Required work -
From the first line of the data below, copy each line up to the one containing "Est-ce votre entreprise", and include that line too.
#####
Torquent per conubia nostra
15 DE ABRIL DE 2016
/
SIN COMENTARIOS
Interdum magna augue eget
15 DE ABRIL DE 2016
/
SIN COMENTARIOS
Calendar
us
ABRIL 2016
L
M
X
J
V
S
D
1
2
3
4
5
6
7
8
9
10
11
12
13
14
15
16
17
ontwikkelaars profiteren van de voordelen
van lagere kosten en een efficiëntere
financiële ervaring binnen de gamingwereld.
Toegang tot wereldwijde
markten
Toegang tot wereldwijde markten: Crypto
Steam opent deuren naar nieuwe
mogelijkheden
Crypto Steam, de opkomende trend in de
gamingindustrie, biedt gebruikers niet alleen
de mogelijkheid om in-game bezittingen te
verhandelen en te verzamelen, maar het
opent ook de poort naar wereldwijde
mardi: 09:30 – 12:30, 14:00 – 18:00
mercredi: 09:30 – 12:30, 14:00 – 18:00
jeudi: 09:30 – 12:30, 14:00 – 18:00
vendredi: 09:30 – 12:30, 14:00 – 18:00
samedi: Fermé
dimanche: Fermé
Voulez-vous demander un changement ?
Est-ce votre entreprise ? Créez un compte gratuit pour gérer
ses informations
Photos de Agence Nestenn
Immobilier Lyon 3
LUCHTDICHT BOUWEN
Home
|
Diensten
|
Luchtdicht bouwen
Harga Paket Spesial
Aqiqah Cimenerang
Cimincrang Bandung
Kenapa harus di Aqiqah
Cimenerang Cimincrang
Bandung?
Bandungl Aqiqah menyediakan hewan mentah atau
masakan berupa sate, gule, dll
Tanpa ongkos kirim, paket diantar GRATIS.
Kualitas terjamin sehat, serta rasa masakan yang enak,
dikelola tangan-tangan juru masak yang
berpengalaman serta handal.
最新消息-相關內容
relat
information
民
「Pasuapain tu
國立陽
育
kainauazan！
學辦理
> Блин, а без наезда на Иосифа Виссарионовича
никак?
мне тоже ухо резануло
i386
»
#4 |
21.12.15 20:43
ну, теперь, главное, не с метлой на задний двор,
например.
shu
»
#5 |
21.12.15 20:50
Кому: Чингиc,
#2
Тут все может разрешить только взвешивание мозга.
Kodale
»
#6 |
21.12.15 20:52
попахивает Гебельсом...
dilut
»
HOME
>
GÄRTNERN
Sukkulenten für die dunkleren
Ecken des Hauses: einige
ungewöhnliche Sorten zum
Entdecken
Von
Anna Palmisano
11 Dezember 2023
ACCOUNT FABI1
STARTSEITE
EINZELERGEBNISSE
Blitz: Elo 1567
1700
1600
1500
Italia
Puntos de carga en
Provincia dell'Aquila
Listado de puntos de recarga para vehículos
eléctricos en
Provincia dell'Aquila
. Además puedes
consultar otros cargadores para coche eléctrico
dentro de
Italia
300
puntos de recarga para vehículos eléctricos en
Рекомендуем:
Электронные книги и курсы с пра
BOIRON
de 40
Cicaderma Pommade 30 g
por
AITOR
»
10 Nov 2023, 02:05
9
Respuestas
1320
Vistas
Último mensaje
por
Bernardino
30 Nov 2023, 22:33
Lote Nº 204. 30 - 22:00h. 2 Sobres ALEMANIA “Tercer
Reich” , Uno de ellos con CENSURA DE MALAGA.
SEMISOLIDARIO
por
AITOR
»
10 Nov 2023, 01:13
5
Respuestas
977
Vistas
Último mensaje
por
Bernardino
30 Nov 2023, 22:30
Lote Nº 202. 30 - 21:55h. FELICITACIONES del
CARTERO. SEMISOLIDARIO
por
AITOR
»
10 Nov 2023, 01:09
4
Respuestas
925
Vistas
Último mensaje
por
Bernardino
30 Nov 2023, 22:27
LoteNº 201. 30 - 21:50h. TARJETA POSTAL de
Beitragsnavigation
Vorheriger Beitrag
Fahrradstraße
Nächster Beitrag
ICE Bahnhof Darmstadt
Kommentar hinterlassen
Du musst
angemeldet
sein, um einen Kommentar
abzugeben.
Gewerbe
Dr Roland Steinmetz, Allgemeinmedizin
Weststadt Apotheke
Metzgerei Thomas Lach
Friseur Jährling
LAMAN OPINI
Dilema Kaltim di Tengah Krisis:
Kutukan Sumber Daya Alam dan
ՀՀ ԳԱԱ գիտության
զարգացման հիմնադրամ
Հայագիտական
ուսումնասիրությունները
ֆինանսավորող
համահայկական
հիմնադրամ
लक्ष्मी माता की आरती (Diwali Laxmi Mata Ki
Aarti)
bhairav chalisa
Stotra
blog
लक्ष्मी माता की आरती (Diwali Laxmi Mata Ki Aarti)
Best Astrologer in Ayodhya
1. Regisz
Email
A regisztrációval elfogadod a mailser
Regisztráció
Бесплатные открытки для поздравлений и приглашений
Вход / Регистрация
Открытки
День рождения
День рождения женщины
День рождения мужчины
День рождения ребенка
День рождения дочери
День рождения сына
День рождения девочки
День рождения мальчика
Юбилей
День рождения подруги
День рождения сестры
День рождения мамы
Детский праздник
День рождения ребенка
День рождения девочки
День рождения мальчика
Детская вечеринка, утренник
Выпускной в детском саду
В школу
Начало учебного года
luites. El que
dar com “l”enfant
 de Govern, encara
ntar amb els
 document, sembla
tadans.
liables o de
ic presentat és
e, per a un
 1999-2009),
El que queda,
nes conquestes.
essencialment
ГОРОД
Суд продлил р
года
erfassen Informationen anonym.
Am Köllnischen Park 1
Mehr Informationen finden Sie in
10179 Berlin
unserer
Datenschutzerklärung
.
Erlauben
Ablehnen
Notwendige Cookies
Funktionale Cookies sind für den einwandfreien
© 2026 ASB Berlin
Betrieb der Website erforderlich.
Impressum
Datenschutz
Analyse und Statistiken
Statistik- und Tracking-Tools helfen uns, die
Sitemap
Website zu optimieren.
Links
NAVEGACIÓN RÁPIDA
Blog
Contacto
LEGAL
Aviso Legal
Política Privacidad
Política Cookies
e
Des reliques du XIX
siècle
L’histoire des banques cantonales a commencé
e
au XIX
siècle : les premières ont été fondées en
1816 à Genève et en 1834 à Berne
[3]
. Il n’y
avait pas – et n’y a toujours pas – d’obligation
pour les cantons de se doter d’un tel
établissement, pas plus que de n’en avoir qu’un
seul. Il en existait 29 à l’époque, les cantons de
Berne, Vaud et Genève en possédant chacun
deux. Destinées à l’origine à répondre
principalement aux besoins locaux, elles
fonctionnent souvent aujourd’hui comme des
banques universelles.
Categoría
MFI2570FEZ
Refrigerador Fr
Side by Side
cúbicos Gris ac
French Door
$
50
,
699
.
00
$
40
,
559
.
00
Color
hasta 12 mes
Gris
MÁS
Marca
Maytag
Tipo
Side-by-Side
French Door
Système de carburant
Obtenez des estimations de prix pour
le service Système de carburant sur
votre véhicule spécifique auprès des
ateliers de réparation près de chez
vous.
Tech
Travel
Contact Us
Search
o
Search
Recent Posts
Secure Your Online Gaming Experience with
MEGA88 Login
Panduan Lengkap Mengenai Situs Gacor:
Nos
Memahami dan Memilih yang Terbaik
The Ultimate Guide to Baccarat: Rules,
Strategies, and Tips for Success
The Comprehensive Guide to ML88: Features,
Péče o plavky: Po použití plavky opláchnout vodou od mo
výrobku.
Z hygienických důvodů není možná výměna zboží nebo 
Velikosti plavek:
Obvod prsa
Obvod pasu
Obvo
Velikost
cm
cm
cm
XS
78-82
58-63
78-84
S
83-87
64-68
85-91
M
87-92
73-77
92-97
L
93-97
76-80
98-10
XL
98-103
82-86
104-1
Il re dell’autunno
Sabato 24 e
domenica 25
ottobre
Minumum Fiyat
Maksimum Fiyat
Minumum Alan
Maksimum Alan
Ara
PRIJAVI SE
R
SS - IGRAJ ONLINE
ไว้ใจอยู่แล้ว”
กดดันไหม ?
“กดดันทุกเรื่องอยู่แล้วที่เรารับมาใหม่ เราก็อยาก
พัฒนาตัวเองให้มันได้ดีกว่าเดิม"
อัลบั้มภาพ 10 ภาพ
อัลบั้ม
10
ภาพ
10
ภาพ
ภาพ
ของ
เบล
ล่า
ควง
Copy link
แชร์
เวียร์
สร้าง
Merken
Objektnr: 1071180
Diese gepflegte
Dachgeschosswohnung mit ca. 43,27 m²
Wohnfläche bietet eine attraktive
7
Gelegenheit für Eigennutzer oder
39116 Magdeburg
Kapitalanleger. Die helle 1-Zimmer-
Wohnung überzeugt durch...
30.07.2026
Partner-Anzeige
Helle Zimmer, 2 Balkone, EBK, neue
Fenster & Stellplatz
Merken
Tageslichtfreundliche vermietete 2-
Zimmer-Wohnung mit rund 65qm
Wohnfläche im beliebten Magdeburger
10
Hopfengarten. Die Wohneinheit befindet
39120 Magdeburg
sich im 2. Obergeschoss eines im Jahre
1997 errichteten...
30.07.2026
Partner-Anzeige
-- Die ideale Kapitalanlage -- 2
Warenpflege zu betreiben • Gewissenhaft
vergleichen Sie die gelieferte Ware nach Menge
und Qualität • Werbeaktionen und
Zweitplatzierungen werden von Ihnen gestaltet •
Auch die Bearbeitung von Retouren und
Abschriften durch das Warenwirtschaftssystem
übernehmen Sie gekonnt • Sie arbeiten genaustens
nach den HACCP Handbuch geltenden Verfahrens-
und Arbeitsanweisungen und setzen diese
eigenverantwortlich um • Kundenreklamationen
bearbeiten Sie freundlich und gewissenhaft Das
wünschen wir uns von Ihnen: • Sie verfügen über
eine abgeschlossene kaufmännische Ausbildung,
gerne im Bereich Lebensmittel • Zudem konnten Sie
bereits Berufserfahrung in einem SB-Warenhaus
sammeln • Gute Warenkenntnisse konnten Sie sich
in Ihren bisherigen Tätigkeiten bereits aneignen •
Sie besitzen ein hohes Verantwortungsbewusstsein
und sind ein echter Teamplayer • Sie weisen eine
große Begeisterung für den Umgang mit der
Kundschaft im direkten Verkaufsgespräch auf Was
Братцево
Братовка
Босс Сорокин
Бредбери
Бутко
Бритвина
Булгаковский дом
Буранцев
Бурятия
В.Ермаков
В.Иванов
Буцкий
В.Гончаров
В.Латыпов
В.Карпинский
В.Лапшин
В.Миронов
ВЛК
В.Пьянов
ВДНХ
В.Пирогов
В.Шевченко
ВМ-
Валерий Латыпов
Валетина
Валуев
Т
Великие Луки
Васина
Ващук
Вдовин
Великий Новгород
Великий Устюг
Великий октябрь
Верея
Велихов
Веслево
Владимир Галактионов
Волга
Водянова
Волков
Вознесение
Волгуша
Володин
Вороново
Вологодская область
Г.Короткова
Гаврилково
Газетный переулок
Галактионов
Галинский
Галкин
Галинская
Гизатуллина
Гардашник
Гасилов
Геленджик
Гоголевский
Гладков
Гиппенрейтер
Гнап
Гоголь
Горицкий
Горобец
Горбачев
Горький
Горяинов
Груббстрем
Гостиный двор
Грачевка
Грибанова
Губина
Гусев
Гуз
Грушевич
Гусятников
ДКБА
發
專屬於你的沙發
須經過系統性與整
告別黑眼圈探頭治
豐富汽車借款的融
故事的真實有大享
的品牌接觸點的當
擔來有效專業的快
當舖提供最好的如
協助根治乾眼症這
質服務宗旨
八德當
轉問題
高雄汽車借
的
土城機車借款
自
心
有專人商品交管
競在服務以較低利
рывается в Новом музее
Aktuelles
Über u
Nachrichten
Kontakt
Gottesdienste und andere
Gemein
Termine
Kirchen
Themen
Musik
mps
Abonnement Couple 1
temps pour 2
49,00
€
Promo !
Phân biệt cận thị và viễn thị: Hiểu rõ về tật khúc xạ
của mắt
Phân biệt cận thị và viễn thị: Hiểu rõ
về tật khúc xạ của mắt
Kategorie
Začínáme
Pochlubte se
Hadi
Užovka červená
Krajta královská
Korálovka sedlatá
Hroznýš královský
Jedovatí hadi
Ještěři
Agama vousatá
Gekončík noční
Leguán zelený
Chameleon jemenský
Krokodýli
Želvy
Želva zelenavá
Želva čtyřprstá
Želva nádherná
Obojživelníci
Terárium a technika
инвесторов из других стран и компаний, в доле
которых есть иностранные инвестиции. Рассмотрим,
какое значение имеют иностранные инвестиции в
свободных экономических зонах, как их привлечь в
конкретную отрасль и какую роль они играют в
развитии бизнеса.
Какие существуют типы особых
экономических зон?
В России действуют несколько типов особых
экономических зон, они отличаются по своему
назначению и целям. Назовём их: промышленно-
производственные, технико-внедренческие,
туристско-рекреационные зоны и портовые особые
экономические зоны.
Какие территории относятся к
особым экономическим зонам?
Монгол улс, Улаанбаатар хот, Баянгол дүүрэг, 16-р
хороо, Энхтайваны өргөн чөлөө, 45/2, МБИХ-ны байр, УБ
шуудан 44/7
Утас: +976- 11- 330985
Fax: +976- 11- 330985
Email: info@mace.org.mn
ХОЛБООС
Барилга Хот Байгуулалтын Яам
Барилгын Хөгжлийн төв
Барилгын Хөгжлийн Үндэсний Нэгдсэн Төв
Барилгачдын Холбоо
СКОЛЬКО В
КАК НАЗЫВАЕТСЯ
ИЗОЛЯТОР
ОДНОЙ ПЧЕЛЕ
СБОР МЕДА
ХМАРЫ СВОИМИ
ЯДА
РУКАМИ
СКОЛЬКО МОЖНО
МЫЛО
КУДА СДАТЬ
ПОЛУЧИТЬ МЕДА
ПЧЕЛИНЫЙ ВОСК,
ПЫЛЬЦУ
#####
Reply to the task -
Torquent per conubia nostra
15 DE ABRIL DE 2016
/
SIN COMENTARIOS
Interdum magna augue eget
15 DE ABRIL DE 2016
/
SIN COMENTARIOS
Calendar
us
ABRIL 2016
L
M
X
J
V
S
D
1
2
3
4
5
6
7
8
9
10
11
12
13
14
15
16
17
ontwikkelaars profiteren van de voordelen
van lagere kosten en een efficiëntere
financiële ervaring binnen de gamingwereld.
Toegang tot wereldwijde
markten
Toegang tot wereldwijde markten: Crypto
Steam opent deuren naar nieuwe
mogelijkheden
Crypto Steam, de opkomende trend in de
gamingindustrie, biedt gebruikers niet alleen
de mogelijkheid om in-game bezittingen te
verhandelen en te verzamelen, maar het
opent ook de poort naar wereldwijde
mardi: 09:30 – 12:30, 14:00 – 18:00
mercredi: 09:30 – 12:30, 14:00 – 18:00
jeudi: 09:30 – 12:30, 14:00 – 18:00
vendredi: 09:30 – 12:30, 14:00 – 18:00
samedi: Fermé
dimanche: Fermé
Voulez-vous demander un changement ?
Est-ce votre entreprise ? Créez un compte gratuit pour gérer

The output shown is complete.